Bluffers guide to Playing Jazz
BLUFFERS GUIDE TO PLAYING JAZZ. Notes about playing jazz; a fun
guide to this inventive music.
Yup, notes are the problem. How many to play, which ones, and at
what time.
Guitars Guitarists are known by their desire to play one or two
extra notes on their instrument after the song has ended. This
works well in the early part of the gig, but sooner or later the
drummer notices what happens and will cover their final odd
notes with a short flourish on the drums. Later still, the alto
player joins in. In the hands of professionals this becomes an
extended improvised coda which surprises everyone since it bears
no relation to the song at all. Guitarists try to sit next to
drummers but a long way from pianists. There is no known reason
why. Perhaps it is because pianists can use all ten fingers at
the same time.
Ending songs This is one of the most difficult bits in jazz to
do properly. Some bands are on record as not knowing how to do
it at all, and once the final melody has been played out,
someone then strikes up with another solo. (True) This makes for
fascinating and meaningful social interaction within the group.
This is one reason why audiences prefer to watch jazz players
rather than listen to them.
Starting solos Knowing where the 1 is tests the mettle of all
soloists. For some of them, listening to the music itself is of
little help, and they need someone to nod them in on time.
Singers are particularly prone to starting problems and
frequently offer themselves to band leaders who look after them
in this regard.
Playing duff solos If you play a duff solo it is because you
have forgotten where you are in the song, or forgotten what key
you are supposed to be playing at that moment, or because you
are out of it anyway. After you have finished everyone goes
quiet - although everyone knows where you went wrong and will
talk about it behind your back. The thing to do is to ask the
band loudly, "Did someone cross the beat at bar 23?" The band
will look at the drummer, who will say "Sorry" and you are off
the hook.
Drummers Drummers usually take up the instrument as part of an
anger management course. You can't play as many notes as a
drummer plays and worry about what key you are in as well. There
are too many jokes about drummers, too often told in public
announcements for them to feel totally at ease at all times. A
bit of tlc to drummers pays off.
Double bass Double bass players have feelings of insecurity, and
carry their instruments to gigs as self-abasement. They feel bad
because they always play far fewer notes than anyone else but
receive the same money. They are given occasional solos to play
because the rest of the band want a lift in the van going home
afterwards. The bassist will love it and will smile shyly if you
tell him that his is the most important instrument in the band.
This has the advantage of being true, unlike everything you say
to everyone else about how good they sound. Sincerity needs to
be practiced.
Classical musicians playing jazz Jazz players all have feelings
of self-doubt when they play with classically trained players.
Jazz workshop groups sometimes attack classical newcomers
immediately by advising "Just follow the 2-5-1 progressions,
dropping down to a minor third in the bridge." They then destroy
the classical player by taking their music away from them, and
immediately starting in the count in. Professionals raise their
game here by saying, "Let's do it in Gb" and then starting the
count in, in double time.
The way for classical musicians to get their own back is to
suggest that the piano or guitar player plays the melody. These
people can only read chords and not dots so they are cooked.

## COMPLETE THE FOLLOWING:
[a] According to the jazz guide, why do double bass players get occasional solos?
[b] From the records, return the lines word for word, starting with the line containing "family: Pholadidae" and going on through the line containing "genus: Myriopteris", both included.

## THE DATA:
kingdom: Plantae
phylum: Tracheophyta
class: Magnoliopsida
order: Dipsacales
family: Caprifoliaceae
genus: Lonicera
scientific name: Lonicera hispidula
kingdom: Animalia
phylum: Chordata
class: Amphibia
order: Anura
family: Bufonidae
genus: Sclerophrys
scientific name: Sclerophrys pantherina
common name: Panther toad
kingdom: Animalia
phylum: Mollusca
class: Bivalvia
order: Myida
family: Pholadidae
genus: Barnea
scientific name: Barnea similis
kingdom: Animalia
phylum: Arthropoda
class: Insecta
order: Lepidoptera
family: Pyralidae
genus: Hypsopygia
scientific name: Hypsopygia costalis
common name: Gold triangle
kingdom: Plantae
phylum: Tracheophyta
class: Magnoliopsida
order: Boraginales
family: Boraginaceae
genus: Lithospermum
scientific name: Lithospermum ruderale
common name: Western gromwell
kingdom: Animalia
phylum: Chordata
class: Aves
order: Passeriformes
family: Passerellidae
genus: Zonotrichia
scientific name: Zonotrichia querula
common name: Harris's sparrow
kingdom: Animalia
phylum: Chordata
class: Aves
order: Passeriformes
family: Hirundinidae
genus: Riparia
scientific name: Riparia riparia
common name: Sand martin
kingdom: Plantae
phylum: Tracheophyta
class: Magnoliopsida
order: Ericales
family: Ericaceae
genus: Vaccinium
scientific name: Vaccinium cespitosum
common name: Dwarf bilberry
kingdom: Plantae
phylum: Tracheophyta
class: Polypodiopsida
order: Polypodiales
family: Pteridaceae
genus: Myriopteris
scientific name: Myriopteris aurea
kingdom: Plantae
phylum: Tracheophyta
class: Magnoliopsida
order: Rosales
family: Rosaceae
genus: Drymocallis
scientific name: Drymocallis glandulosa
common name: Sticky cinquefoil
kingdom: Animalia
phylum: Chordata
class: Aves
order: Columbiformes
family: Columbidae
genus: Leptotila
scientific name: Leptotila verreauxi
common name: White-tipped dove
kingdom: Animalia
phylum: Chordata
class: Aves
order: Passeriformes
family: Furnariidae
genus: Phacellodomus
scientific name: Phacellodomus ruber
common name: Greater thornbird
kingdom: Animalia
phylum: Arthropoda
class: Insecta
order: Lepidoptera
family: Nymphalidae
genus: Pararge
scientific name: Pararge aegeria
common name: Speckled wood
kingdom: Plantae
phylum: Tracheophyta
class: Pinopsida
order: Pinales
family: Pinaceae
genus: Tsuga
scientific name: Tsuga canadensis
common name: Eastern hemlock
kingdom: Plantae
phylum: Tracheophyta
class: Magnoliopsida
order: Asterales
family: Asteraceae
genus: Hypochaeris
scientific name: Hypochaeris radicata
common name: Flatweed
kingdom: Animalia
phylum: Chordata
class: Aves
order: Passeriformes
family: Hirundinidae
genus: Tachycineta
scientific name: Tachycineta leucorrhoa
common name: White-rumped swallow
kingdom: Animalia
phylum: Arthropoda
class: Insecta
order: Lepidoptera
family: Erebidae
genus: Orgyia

## SOLUTION LIST:
[a] Because the rest of the band want a lift in the van going home afterwards.

[b]
family: Pholadidae
genus: Barnea
scientific name: Barnea similis
kingdom: Animalia
phylum: Arthropoda
class: Insecta
order: Lepidoptera
family: Pyralidae
genus: Hypsopygia
scientific name: Hypsopygia costalis
common name: Gold triangle
kingdom: Plantae
phylum: Tracheophyta
class: Magnoliopsida
order: Boraginales
family: Boraginaceae
genus: Lithospermum
scientific name: Lithospermum ruderale
common name: Western gromwell
kingdom: Animalia
phylum: Chordata
class: Aves
order: Passeriformes
family: Passerellidae
genus: Zonotrichia
scientific name: Zonotrichia querula
common name: Harris's sparrow
kingdom: Animalia
phylum: Chordata
class: Aves
order: Passeriformes
family: Hirundinidae
genus: Riparia
scientific name: Riparia riparia
common name: Sand martin
kingdom: Plantae
phylum: Tracheophyta
class: Magnoliopsida
order: Ericales
family: Ericaceae
genus: Vaccinium
scientific name: Vaccinium cespitosum
common name: Dwarf bilberry
kingdom: Plantae
phylum: Tracheophyta
class: Polypodiopsida
order: Polypodiales
family: Pteridaceae
genus: Myriopteris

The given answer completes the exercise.